Vicente Sanchez spielt seit 1,5 Jahren bei Schalke 04. Im Interview zieht der kleine Stürmer eine kleine Zwischenbilanz und erklärt, warum die Umstellung so lange dauerte.

Frage: Vicente Sanchez, warum hat es nach Ihrem Wechsel so lange gedauert, bis Sie sich auf Schalke durchsetzen konnten?

Vicente Sanchez: Mein erstes Jahr hier war ziemlich schwer. Ich kam aus Mexiko in eine ambitionierte Mannschaft, der ich sofort helfen sollte. Zu Beginn war ich dann aber zumeist Einwechselspieler und konnte mich nie über 90 Minuten beweisen. Dann wurde der Trainer gewechselt, Mirko Slomka ging und nach der Übergangsphase mit Mike Büskens und Youri Mulder kam Fred Rutten. Der kannte mich als Spielertyp zu Beginn nicht so gut und so dauerte es wieder eine Weile, bis ich meine Chance bekam.

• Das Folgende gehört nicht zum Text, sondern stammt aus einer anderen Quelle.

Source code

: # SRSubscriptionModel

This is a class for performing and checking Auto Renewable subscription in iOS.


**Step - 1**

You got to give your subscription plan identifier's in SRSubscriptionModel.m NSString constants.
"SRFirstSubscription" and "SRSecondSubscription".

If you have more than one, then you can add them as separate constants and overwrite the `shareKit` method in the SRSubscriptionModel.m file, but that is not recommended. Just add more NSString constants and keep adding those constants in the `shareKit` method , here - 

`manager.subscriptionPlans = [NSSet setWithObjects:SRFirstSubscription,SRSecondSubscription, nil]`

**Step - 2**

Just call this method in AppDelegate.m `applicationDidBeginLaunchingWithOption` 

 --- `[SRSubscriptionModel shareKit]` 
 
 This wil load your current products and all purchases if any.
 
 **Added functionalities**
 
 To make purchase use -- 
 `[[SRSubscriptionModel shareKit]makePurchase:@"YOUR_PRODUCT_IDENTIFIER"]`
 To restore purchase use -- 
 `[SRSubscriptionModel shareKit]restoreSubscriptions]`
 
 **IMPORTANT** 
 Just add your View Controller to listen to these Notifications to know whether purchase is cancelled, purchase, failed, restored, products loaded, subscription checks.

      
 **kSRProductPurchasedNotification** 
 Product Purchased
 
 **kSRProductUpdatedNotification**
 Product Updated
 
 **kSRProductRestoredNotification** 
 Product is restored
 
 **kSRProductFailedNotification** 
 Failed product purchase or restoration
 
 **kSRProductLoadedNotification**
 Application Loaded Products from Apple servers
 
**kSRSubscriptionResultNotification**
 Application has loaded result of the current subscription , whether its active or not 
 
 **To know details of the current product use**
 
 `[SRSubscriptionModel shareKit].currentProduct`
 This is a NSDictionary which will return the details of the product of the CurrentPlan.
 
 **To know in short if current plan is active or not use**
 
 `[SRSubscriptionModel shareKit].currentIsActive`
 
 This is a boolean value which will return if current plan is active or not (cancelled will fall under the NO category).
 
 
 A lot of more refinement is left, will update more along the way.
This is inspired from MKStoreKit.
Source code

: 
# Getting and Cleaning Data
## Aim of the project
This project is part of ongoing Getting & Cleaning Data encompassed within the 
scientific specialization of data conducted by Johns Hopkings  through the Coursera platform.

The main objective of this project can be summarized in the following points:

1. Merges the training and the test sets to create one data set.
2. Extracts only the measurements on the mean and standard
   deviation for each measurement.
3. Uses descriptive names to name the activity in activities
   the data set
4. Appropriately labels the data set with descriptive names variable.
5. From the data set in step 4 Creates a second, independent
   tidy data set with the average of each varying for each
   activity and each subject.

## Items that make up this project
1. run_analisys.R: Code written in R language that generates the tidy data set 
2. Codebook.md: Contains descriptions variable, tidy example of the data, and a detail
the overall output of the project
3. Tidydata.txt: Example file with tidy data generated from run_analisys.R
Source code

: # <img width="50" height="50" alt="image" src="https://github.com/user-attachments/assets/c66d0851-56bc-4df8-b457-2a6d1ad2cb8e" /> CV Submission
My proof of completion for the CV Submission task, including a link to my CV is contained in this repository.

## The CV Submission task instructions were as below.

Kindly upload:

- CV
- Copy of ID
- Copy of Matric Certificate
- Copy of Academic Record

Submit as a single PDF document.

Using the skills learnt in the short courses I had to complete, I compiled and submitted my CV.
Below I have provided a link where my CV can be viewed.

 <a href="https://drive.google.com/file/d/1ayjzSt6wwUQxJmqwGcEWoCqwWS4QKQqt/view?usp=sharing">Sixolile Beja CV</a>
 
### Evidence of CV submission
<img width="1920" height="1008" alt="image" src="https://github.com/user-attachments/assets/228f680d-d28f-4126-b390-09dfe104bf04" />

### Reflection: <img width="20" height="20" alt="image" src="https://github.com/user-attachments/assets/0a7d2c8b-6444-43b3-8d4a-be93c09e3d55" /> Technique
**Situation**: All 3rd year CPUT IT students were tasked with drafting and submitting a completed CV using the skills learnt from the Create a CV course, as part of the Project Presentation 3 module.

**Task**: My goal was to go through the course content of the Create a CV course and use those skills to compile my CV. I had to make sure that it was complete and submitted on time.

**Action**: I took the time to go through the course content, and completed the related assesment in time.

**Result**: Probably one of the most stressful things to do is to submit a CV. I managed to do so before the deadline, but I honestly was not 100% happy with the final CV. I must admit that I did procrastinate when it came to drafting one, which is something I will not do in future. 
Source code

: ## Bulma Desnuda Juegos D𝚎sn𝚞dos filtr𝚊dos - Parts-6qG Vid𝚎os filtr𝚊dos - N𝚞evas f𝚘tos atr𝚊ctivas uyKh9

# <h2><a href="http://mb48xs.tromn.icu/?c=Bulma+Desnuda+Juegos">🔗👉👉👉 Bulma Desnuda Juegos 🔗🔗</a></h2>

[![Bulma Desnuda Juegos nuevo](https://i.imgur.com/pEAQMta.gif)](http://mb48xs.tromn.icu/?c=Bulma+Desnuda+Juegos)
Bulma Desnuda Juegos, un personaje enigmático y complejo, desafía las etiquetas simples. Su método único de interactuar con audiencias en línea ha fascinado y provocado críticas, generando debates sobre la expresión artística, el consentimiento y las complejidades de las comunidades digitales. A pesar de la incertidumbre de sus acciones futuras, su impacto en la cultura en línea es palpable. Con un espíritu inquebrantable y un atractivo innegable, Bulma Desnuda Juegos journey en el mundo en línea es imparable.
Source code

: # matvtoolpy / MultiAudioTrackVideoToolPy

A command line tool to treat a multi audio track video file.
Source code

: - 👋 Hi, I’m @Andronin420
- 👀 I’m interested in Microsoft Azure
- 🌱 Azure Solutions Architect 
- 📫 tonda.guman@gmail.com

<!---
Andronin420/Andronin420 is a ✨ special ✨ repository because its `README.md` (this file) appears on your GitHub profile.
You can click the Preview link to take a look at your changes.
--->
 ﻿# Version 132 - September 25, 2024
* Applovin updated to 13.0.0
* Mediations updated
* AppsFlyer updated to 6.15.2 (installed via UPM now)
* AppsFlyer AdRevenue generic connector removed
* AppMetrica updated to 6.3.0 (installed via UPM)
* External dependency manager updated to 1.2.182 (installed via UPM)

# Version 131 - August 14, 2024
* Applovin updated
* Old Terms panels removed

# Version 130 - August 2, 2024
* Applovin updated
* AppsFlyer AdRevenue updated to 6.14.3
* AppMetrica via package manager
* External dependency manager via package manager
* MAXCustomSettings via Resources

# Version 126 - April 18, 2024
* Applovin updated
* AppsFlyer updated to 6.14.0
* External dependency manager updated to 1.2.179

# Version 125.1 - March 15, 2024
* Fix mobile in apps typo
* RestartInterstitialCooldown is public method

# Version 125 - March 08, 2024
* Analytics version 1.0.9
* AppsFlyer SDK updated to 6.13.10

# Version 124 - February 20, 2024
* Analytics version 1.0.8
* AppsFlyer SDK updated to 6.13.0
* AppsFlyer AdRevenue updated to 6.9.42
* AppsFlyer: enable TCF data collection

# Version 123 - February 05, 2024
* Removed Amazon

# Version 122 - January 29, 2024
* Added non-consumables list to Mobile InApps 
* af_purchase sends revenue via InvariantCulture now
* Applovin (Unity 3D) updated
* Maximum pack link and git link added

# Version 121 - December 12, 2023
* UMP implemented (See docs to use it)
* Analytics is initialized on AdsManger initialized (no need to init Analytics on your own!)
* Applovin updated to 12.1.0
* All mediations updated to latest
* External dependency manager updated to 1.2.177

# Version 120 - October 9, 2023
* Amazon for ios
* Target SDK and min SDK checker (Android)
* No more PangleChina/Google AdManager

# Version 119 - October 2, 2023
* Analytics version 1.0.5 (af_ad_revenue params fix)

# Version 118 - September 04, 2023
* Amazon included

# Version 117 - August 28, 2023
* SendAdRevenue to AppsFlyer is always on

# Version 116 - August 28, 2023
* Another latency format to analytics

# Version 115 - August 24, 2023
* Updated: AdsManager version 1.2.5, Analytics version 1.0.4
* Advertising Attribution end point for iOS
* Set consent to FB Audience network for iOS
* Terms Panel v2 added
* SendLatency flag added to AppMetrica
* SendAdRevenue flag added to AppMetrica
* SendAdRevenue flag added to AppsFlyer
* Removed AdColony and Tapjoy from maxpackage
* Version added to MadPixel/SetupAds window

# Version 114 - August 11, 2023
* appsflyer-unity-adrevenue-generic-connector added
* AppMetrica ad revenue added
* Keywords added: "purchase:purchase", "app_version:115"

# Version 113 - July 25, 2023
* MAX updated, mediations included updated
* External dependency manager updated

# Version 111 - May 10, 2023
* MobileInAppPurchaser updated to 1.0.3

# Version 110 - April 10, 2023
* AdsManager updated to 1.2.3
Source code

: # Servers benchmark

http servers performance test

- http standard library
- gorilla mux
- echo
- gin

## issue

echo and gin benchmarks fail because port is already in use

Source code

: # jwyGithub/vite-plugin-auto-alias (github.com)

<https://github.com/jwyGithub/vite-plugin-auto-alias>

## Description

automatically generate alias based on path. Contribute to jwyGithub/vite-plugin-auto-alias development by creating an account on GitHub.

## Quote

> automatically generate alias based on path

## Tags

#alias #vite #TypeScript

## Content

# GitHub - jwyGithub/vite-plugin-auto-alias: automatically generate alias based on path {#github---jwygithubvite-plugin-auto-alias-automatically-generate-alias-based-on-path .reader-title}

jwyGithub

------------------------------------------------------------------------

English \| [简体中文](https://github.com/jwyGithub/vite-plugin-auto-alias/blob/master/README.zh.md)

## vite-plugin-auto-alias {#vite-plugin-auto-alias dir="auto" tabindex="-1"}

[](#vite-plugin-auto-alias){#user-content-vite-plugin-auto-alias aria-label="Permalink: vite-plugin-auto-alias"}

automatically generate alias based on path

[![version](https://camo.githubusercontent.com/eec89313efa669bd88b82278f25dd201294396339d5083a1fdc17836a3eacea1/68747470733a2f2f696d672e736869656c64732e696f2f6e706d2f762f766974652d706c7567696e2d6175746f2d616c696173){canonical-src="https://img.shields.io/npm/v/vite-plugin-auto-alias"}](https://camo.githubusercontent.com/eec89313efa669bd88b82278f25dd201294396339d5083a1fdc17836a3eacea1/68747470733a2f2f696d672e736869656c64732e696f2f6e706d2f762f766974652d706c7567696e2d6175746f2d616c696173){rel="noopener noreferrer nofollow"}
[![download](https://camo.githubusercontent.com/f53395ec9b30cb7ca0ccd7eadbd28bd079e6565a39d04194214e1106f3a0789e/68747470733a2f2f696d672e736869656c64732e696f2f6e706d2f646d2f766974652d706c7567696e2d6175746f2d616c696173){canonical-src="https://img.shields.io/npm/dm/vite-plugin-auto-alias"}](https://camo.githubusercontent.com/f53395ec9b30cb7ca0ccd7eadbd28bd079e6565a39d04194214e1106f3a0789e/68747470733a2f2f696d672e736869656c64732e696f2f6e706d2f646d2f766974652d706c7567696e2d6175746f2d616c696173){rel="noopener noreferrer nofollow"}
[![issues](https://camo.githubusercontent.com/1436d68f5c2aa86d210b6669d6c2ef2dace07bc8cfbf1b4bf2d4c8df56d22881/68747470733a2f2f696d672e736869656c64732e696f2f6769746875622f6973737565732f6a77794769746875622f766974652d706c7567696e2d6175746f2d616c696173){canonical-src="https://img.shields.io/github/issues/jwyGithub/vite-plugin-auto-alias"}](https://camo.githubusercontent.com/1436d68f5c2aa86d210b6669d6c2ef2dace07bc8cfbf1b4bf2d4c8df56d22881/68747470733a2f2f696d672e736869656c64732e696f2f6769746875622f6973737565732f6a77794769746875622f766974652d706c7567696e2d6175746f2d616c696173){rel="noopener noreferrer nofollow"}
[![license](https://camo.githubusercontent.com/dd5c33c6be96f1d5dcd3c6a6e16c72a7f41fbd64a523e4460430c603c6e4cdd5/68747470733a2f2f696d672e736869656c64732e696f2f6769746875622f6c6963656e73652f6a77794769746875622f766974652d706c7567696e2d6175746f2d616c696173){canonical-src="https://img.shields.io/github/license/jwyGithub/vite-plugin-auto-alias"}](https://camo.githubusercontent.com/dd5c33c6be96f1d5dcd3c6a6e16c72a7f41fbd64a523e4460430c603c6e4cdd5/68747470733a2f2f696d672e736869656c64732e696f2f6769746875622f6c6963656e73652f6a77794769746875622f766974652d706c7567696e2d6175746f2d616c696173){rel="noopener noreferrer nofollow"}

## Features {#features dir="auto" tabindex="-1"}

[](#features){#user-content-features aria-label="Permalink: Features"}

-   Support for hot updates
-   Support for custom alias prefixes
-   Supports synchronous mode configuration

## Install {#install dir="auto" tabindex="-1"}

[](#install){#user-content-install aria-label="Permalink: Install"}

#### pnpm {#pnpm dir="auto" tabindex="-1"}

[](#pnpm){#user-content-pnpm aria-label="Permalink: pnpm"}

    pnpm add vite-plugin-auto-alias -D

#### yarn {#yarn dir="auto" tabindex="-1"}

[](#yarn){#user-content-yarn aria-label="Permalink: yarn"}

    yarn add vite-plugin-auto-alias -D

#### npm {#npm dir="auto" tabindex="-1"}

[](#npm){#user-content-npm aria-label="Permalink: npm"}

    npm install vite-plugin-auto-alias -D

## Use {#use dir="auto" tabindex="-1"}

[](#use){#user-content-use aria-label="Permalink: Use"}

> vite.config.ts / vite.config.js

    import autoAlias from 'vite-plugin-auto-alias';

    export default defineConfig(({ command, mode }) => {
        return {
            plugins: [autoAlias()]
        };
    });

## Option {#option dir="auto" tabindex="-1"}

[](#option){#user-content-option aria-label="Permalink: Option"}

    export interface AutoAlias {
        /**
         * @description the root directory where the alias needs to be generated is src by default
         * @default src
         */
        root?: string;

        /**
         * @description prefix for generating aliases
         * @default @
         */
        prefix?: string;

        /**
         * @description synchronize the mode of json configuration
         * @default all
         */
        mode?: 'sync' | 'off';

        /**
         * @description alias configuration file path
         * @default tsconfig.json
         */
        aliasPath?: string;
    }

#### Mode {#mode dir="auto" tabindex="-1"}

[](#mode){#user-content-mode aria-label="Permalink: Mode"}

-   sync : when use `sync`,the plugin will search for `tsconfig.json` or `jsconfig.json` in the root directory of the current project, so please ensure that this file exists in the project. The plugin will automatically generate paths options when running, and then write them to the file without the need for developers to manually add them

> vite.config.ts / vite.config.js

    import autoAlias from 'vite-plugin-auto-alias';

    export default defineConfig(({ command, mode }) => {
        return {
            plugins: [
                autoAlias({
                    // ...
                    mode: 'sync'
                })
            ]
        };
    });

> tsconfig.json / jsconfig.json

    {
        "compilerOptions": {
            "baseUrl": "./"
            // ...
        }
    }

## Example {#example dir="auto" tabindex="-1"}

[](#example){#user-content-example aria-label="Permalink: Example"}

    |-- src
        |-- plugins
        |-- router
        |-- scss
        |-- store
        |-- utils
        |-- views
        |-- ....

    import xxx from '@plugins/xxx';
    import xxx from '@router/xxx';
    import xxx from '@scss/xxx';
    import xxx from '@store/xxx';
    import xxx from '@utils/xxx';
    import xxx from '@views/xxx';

Frage: In Mexiko wurden Sie 2007 zum besten Offensivmann und wertvollsten Spieler der Liga gewählt. Auf Schalke ging es wieder bei Null los. Gab es jemals einen Moment, in dem Sie ans Aufgeben gedacht haben?

Sanchez: Nein, zu keinem Zeitpunkt. Ich habe in den ersten Monaten sehr häufig mit meiner Familie und Freunden in Südamerika telefoniert, die sagten: Komm doch zurück nach Uruguay. Aber das hätte nicht meinem Naturell entsprochen. Enttäuscht, dass ich nicht so oft gespielt habe, war ich aber schon. Als Fußballer will man schließlich spielen. Aber ich wusste, dass meine Chance kommen würde. Also habe ich ständig an mir gearbeitet, um bereit zu sein, wenn der Verein mich braucht.

Frage: Bei Deportivo Toluca schossen Sie Tore wie am Fließband. War es in Mexiko einfacher für Sie?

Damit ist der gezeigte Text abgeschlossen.